While there are ways to cope with the melt, DNAinfo New York sought out solutions you can take to prevent this dreadful winter rite of passage.

Consider runoff prevention on your property or street

The city's Department of Environmental Protection offers grants of $35,000 and up for green infrastructure updates to non-city owned properties that reduce the impact on the city's sewer system. Co-op, condo and property owners can apply for the grants online for various projects. The DEP is promoting blue roofs — a sloped roof system that collects and stores precipitation — as well as rain gardens, which store excess water in perforated pipes under the plantings. 

Community groups and Business Improvement Districts can fundraise in their neighborhoods or apply for outside grants to install sidewalk features that prevent an overflow of storm water to city drains. Two popular options include porous concrete and bioswales. Porous concrete is just like it sounds and allows rain water to seep into the ground rather than into typical drains. 

A bioswale is a sloped drain surrounded by plants and trees that collects rain water, which it then redistributes to the plantings near it. Bioswales help absorb water that would run into the sewer system and it also purifies water headed into the aquifer by trapping pollution. 

The Columbus Avenue BID's bioswale, installed in 2012 along the avenue between West 76th and 75th streets in Manhattan, has helped reducing flooding nearby.

"We have found that [the bioswale] solved a flooding problem that used to regularly occur at the West 76th Street and Columbus corner. It works to collect flood water, siphon it, and reutilize it instead of being wasted in the sewers," explained the BID's Executive Director Barbara Adler. 

Call 311 and notify city agencies

On the Upper West Side, City Councilwoman Helen Rosenthal described her office as "inundated" with calls about about slush puddles and residents are also dropping in to her office to share the hot spots. But she said it's important for people to call 311 so that the right city agency can get dispatched and the city can track patterns. 

"The more complaints you place, the more the correct agencies know where to go," she said.

Monica Blum, president of Manhattan's Lincoln Square BID, said 42 percent of respondents to a 2014 general survey said ponding, where water pools on the street, was an issue at the Broadway Malls, the medians along the avenue.

"We have identified the worst locations, which include all the current crossings in [the mid-West 60s] and brought them to the attention of [the Department of Transportation]," said Blum. 

"DOT has assured us that they will address ponding in 2015," she said. 

Get cooperation from businesses

While businesses are typically pretty good about clearing snow from right in front of their entrance — to make sure you can get in their doors — the closest street corners, where slush and snow end up getting pushed, are often a mess. Try asking businesses to shovel and salt a little further afield.

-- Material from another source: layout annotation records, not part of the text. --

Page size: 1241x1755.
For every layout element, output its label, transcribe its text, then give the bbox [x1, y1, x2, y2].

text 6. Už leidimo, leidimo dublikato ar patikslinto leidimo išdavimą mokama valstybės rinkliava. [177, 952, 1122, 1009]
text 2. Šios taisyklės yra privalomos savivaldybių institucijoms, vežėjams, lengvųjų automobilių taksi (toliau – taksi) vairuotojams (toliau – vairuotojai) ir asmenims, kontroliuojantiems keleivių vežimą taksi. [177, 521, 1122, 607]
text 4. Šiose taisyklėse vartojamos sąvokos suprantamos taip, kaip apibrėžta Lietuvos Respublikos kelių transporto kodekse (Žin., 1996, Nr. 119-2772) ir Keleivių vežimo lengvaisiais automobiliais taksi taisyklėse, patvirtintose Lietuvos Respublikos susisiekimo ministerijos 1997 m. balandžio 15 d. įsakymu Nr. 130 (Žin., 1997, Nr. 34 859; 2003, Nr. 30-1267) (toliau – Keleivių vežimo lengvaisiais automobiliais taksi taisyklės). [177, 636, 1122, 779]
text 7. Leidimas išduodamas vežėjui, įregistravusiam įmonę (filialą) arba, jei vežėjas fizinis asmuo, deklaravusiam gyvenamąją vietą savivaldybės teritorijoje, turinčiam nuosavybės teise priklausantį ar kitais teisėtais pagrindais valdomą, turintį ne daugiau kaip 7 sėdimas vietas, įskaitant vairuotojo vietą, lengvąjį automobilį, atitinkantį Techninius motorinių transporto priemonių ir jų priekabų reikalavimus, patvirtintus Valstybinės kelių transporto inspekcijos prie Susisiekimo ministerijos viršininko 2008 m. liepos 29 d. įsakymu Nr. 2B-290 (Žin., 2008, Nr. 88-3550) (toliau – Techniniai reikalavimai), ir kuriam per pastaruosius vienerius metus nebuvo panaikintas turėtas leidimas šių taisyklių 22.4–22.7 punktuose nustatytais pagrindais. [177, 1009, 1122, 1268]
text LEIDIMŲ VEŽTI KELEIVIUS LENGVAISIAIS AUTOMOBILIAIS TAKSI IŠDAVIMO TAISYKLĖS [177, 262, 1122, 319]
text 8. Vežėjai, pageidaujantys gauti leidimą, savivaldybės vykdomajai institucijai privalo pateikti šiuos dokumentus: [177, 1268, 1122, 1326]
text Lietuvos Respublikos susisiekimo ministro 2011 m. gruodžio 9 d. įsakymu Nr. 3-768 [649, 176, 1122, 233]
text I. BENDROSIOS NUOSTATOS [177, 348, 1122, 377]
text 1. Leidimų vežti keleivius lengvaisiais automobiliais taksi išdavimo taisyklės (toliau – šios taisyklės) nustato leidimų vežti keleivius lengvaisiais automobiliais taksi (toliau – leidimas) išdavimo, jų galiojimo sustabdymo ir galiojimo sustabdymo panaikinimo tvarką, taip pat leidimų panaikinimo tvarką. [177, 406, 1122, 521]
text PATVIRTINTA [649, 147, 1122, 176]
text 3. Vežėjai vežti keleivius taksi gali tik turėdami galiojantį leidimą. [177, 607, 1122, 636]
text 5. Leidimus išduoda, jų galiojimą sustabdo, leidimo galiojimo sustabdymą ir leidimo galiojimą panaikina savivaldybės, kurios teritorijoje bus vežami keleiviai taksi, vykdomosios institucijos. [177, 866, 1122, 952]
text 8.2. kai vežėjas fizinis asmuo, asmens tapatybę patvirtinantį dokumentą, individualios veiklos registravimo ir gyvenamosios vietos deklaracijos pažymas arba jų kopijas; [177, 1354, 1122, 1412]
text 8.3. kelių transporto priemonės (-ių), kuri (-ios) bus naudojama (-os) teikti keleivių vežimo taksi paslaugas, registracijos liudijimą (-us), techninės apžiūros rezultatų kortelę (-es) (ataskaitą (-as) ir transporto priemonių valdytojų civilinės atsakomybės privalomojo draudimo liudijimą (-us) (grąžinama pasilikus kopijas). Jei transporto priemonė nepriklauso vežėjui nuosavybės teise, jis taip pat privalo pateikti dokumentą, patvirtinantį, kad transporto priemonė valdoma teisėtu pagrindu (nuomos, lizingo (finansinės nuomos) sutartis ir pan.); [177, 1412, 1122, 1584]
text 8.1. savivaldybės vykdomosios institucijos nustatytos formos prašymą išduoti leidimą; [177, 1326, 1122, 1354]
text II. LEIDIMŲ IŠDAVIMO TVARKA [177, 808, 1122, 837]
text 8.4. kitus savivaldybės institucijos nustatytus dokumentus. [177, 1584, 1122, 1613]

Then find a way to reward them for their cooperation, whether via praise on social media or with your business.

Or, take matters into your own hands and organize your block association, parents from your school, local volunteer group or religious community to shovel the communal pathways and crosswalks that are trouble spots before they become epic puddles. 

Peter Arndsten, the director of the Columbus Amsterdam BID, said clearing drains has become a daily project. 

"We have been going out every morning with shovels and ice choppers to clear corners, curb cuts, part of the crosswalk and open drains and drainage channels," he said. 

Employ extra workers

If the community is unlikely to pull together on a volunteer basis, consider getting your BID or elected representatives to hire extra helpers for snow removal during bad storms. 

Workers from the Doe Fund, formerly incarcerated or homeless men rebuilding their lives, are on retainer with the Columbus Avenue BID for extra snow removal. 

"I absolutely think that clearing the crosswalks, near the sewers, helps to prevent ponding issues," said Adler, the BID's executive director.

"Sometimes, it must be done more than once, of course," she added.